August 1996

Flat Rates for Internet Service

I saw on C-SPAN the other day, the keynote of an Internet Service Provider's conference in San Francisco, ISPCon, and the title of the talk was "The State of the Internet". The inventor of Ethernet, Bob Metcalfe, was talking about (among other things) the need for better metering of service, so that accurate charging per packet or per byte could be implemented. While he seemed to be discussing only charges between ISPs to deal with their costs of routing traffic for each other, the discussion took on a more general tone, discussing whether or not flat rate was good or bad.

Arguments in favor of flat rates were bandied about. The major argument given in favor of flat rates was that they are responsible for the major developments on the Internet, such as FTP, and World Wide Web. Mr. Metcalfe was dismissive of these arguments - I don't remember the reasons he gave for dismissing them, so they must not have been very compelling reasons.

I tend to agree that flat rate encouraged these services, and that in general that flat rate encourages use (and therefore, innovation), whereas metered rate discourages use.

There is an argument in favor of flat rate that is related to use, but somewhat separate from the above arguments, and that's what I'd like to talk about here. It's a suprising statement to make, and not entirely intuitive, nevertheless I believe it to be the case. Here goes: Flat rate is better able to adapt to the changing world of networking.

Wow, that does sound stupid doesn't it? A rate that's fixed is more flexible than a rate that varies? How could that be? Well, partly because I'm phrasing it badly. Let me put it this way. As a consumer, I have an expectation that networking will continue to become both faster, and cheaper, with time.
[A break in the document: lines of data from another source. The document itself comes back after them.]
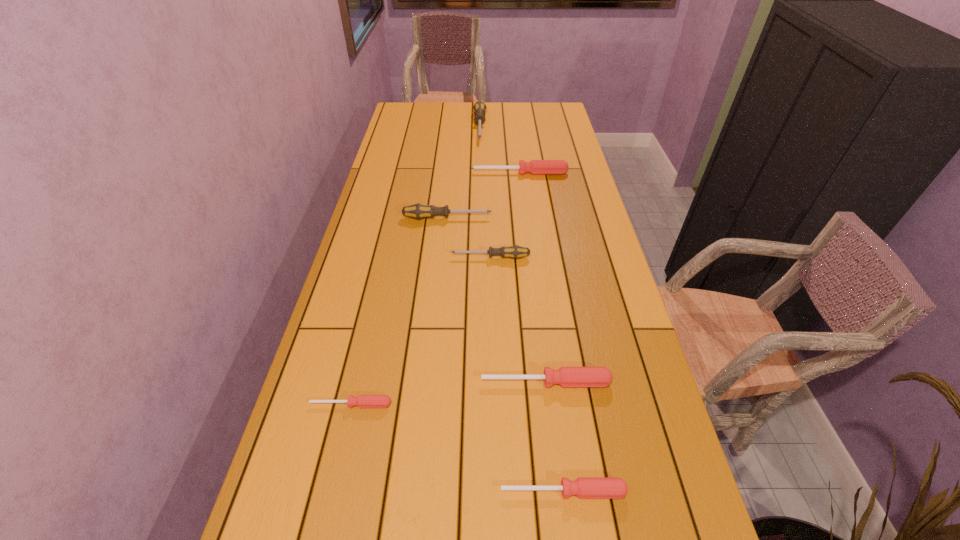
Find the location of a particular element. The height and width of the screenshot is (540, 960). the tallest screwdriver is located at coordinates (479, 108).

I want to click on the farthest gray screwdriver, so click(479, 108).

Find the location of a particular element. the second biggest gray screwdriver is located at coordinates (417, 211).

I want to click on the third farthest object, so click(x=417, y=211).

Locate an element on the screen. This screenshot has width=960, height=540. the sixth nearest screwdriver is located at coordinates (535, 167).

This screenshot has width=960, height=540. Find the location of `the sixth nearest object`. the sixth nearest object is located at coordinates (535, 167).

Where is `the nearest gray screwdriver`? The image size is (960, 540). the nearest gray screwdriver is located at coordinates (515, 251).

Find the location of a particular element. This screenshot has height=540, width=960. the smallest gray screwdriver is located at coordinates (515, 251).

This screenshot has height=540, width=960. What are the coordinates of `the second biggest red screwdriver` in the screenshot? It's located at (566, 376).

This screenshot has width=960, height=540. Find the location of `the third nearest red screwdriver`. the third nearest red screwdriver is located at coordinates (566, 376).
I also have an expectation that my data needs and desires will only increase steadily with time (the images in WWW were the first big jump in usage; audio and video will only add to that).
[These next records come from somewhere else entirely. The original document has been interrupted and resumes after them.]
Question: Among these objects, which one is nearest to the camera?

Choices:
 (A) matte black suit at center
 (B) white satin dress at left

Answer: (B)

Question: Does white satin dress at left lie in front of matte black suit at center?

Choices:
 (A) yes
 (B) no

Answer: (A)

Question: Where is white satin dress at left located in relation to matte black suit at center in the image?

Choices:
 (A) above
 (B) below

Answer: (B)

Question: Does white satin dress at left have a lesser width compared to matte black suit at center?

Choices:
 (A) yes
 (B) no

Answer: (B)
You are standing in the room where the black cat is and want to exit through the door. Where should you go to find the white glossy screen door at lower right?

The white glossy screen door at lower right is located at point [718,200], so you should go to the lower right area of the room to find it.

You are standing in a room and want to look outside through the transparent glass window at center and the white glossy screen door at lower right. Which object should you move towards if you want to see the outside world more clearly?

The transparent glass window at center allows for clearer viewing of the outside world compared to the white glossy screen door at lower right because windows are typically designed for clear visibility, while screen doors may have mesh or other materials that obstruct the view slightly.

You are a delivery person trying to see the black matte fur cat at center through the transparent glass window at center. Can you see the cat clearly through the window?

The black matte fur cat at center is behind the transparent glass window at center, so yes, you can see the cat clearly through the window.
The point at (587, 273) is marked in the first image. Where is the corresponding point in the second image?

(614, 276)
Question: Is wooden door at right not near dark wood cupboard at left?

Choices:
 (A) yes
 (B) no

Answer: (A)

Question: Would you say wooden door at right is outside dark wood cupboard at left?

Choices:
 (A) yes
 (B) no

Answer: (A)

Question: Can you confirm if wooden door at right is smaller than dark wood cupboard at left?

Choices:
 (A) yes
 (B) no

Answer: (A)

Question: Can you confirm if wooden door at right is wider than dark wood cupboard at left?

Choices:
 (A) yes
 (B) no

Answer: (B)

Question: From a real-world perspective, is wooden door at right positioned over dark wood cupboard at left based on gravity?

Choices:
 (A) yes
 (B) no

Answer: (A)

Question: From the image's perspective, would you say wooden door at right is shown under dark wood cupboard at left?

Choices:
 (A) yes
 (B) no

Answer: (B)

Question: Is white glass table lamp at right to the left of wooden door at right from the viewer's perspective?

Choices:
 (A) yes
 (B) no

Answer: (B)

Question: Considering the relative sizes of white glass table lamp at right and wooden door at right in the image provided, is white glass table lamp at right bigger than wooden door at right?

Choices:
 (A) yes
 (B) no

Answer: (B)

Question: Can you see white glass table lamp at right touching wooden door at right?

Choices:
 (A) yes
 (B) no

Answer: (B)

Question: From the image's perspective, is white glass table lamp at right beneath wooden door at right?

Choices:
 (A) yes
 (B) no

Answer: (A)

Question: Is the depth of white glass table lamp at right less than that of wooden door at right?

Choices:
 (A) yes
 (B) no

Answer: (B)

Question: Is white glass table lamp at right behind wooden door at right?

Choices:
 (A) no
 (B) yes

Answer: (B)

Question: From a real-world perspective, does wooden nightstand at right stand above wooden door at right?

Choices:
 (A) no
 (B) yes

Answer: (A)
If we look only at the first part of my expectations, then every month, my ISP should be reducing my metered rate. I wasn't born yesterday, they're not going to do that. If their profit margin increases, they'll dance a jig for many months before competition gets around to convincing them to lower their rates. I argue that this is the case because most of us are too lazy to switch over to the cheapest ISP every month, especially considering the hassles of a constantly changing address.

Looking only at the second part of my expectations, it would be very difficult for me to justify ever increasing data needs, when I knew this would result in ever increasing costs. Especially since each new hot data type may give me an order of magnitude jump in data consumption.
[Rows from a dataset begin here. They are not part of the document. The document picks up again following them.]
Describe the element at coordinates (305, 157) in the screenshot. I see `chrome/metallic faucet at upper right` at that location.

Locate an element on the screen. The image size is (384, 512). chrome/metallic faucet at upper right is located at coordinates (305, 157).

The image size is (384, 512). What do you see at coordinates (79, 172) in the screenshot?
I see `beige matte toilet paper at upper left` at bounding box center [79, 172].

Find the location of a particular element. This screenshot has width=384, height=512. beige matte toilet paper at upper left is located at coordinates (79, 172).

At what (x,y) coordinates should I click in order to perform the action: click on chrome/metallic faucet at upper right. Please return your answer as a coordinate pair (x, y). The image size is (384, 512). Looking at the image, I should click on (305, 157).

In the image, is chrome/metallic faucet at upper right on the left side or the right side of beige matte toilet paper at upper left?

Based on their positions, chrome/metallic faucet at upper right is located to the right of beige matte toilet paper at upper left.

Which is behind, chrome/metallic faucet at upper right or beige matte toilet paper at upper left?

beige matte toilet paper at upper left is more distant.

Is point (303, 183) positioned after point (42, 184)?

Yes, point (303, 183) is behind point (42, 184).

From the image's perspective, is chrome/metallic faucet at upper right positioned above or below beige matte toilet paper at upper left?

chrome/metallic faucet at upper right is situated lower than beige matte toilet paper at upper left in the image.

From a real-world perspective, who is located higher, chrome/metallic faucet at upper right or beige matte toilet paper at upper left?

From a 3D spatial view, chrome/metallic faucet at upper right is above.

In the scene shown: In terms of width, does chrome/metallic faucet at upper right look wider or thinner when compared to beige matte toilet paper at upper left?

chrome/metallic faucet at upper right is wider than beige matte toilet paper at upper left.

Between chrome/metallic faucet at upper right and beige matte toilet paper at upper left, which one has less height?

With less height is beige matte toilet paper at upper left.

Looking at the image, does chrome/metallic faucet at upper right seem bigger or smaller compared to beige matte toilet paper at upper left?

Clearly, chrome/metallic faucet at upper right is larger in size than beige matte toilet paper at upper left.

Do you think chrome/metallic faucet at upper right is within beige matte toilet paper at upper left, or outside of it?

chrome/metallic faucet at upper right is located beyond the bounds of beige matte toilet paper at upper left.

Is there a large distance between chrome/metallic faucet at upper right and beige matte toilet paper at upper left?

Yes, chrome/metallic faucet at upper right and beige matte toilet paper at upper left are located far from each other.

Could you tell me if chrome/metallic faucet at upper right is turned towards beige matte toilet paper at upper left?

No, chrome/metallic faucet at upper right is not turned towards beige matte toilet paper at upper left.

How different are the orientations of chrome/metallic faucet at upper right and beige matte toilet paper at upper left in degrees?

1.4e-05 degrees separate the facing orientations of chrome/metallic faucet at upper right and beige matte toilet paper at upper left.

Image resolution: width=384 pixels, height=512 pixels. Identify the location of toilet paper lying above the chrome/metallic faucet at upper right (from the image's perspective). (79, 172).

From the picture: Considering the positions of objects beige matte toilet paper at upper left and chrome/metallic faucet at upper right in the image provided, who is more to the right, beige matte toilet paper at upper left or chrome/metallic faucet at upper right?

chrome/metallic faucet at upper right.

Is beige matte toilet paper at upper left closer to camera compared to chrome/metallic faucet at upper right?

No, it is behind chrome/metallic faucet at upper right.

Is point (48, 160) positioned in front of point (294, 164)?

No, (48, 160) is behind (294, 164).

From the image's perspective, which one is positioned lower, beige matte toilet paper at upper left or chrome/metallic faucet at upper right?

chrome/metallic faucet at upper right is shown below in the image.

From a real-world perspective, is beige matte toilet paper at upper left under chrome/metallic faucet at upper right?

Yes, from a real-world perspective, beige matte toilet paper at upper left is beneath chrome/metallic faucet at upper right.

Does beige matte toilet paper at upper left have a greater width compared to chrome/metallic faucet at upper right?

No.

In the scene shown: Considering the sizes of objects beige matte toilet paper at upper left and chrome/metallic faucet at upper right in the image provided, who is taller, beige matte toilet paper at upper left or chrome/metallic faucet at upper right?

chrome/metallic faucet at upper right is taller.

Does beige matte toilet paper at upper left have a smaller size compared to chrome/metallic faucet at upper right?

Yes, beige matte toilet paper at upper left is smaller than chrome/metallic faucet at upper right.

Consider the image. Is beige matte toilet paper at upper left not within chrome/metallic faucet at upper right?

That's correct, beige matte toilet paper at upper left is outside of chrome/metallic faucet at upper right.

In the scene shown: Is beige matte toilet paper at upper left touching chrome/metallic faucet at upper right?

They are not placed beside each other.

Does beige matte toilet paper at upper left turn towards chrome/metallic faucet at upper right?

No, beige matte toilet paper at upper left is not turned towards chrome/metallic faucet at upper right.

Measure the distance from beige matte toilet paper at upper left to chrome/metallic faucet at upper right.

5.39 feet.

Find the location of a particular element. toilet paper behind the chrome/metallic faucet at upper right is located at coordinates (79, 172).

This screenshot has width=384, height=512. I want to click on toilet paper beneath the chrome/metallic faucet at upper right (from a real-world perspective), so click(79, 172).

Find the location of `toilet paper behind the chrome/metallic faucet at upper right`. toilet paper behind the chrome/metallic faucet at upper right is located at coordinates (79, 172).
With a flat rate, I'm encouraged to use more and more and more. With the same flat rate, the ISPs can provide me with more and more and more, without having to adjust their prices to reflect the latest technology. I win, they win, and all the world is a wonderful place.

I have an ISDN line, for which I theoretically pay a flat rate of 32.50 per month. Of cource, since Ameritech has never billed me, it has thus far been free. See how good flat rates are?